▶ [TASK INPUT]:
..........
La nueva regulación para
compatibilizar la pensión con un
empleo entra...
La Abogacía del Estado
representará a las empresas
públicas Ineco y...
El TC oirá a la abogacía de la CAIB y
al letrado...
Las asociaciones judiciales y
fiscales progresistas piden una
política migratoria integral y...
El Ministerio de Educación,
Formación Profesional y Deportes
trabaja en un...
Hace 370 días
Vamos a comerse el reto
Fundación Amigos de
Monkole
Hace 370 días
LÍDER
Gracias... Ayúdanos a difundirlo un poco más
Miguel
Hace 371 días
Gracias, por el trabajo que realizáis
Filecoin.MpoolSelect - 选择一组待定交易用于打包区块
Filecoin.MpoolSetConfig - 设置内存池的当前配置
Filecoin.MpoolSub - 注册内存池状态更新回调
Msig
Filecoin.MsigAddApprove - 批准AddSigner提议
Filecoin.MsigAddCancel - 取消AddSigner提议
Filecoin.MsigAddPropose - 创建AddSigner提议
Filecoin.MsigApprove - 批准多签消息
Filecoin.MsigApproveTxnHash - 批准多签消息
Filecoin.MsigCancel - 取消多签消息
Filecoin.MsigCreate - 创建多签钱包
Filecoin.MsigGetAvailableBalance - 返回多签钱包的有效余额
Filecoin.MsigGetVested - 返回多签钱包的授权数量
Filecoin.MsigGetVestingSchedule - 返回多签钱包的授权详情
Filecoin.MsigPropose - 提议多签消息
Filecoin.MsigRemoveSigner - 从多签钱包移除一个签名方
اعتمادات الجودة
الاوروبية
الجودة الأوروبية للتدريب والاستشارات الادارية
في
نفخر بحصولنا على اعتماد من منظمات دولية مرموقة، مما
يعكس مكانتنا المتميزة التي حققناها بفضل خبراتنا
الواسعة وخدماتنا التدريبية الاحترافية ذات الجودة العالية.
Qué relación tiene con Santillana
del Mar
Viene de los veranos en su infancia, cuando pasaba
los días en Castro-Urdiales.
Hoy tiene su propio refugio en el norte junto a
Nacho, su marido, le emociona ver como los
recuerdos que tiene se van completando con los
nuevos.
..........
Tell me how many lines in the entries contain the string "批准多签消息", and give nothing besides that number.

▶ [ANSWER BOX]:
2